__Provided information__:

== Segment start ==

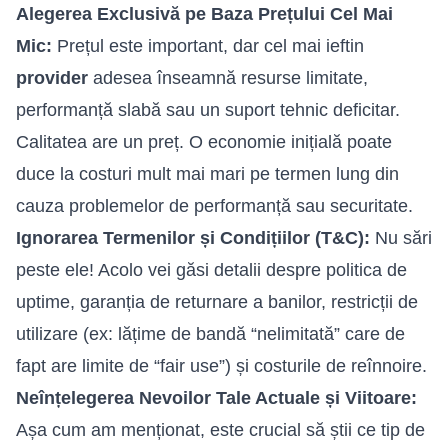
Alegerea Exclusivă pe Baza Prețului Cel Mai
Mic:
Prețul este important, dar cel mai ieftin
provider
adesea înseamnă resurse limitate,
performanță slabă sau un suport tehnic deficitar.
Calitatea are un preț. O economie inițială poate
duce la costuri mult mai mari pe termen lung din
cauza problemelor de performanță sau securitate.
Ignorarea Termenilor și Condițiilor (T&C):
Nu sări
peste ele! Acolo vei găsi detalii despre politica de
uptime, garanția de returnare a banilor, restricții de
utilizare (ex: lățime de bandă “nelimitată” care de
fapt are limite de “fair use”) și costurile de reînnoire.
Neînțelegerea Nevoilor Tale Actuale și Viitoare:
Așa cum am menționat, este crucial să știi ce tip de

== Segment end ==

__Task instructions__:
Write out the text of the data above word for word, leaving out the pictures.

__Task solution__:
Alegerea Exclusivă pe Baza Prețului Cel Mai
Mic:
Prețul este important, dar cel mai ieftin
provider
adesea înseamnă resurse limitate,
performanță slabă sau un suport tehnic deficitar.
Calitatea are un preț. O economie inițială poate
duce la costuri mult mai mari pe termen lung din
cauza problemelor de performanță sau securitate.
Ignorarea Termenilor și Condițiilor (T&C):
Nu sări
peste ele! Acolo vei găsi detalii despre politica de
uptime, garanția de returnare a banilor, restricții de
utilizare (ex: lățime de bandă “nelimitată” care de
fapt are limite de “fair use”) și costurile de reînnoire.
Neînțelegerea Nevoilor Tale Actuale și Viitoare:
Așa cum am menționat, este crucial să știi ce tip de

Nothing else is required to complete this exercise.